TRECHO DO TEXTO:
NA PAZ DO SENHOR...
Estou só... Terrivelmente só.
Sinto-me triste e resolvi apelar para os sentimentos desta máquina, que há muito me faz companhia. Nela deposito minhas confidencias, lamurias e desconfortos... E de nada ela reclama. Somente sinaliza onde eu possa ter esquecido um acento, um ponto... Silenciosamente.
Ah! Como seria bom se na vida assim fosse também. E acredito, pensando bem, que seja assim. Nós é que não enxergamos os sinais mudos, silenciosos que recebemos. Nem mesmo nos tropeços... Muitas vezes praguejamos, mas não observamos os sinais.
Somos tão senhores de si que nem imaginamos alguns erros. Há erros gritantes; muitas vezes os pagamos caros demais, às vezes, com a própria vida. Não são desses que estou falando. Mas os pequenos; tão pequenos que acabamos passando por cima e seguindo adiante. Mas inexplicavelmente, vão se acumulando e como grãos de areia, quando menos esperamos e precisamos ,lá estão uma enorme pedra sepulcral. E acaba por nos enterrar.
Tive tantos ideais, tantos sonhos e por todos eles lutei muito... Muito mesmo.
Conheci tanta gente... Tantos apertos de mãos, abraços, tapinhas nas costas. Tantos agradecimentos, depois de muitos pedidos... Houve também muitas caras feias, descontentamentos dos menos agraciados... Mas qual!Nem mesmo Deus agradou a todos... Coisa mais antiga de se dizer.
Mas nada disso nos incomoda tanto quando recebemos de pessoas de fora... Aborrece, potencializa a impotência. Duro mesmo, quando acontece em nossa própria família... Pior então, quando vem de nossos filhos. É aí que a coisa machuca fundo, cala nas entranhas, nos aferroa como bicho peçonhento envenenando nossos fios de comunicação interna.
Levam-nos as lágrimas, que correm aleatoriamente pela face corada e febril, falta nos o ar... E a primeira pergunta nos vem à mente... Onde erramos? Onde nos perdemos?Segui pela direita e os perdi em algum entroncamento? Sei lá, não sei. E mesmo que tenha sido assim, como voltar? Agora que não sou mais necessário?

DADOS DE ORIGEM:
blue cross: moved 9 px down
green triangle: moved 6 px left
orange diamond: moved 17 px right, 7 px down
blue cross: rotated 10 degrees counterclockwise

O QUE FAZER:
• 1. Atualize o texto sobre a solidão no trecho que vai de "Tive tantos ideais, tantos" até "de se dizer.", colocando "projetos" no lugar de "sonhos".
• 2. Prossiga o texto sobre a solidão a partir do ponto em que ele termina.

EXERCÍCIOS RESOLVIDOS:
• 1.
Tive tantos ideais, tantos projetos e por todos eles lutei muito... Muito mesmo.
Conheci tanta gente... Tantos apertos de mãos, abraços, tapinhas nas costas. Tantos agradecimentos, depois de muitos pedidos... Houve também muitas caras feias, descontentamentos dos menos agraciados... Mas qual!Nem mesmo Deus agradou a todos... Coisa mais antiga de se dizer.

• 2.
Vi ao longo da minha vida, muitas pessoas com certa idade já; demonstrarem no olhar um misto de tristeza e firmeza, amor e dor, sombras e calor, luz e morte, vida mesclada de nuvens. Olhar astuto no presente com perguntas do passado, para respostas no futuro.
O que detectava nesses olhares, me incomodava sobremaneira, mas passava adiante e acabava por esquecê-los, mas hoje sei o que significam... Entendo todo o mecanismo, que nos deixaram em comum acordo; chocados diante do que estamos presenciando acontecer em nosso mundinho interior; aparvalhados com nossa própria reação. Um rodamoinho de sentimentos e emoções, que com toda nossa experiência, velhice, caretice, ou conhecimento desse espetáculo chamado vida; deixam-nos sem reações (as corretas pelo menos), afloram mais as emoções, indignados diante da afronta, do sapatear em nossa historia, do pouco caso com nossa existência.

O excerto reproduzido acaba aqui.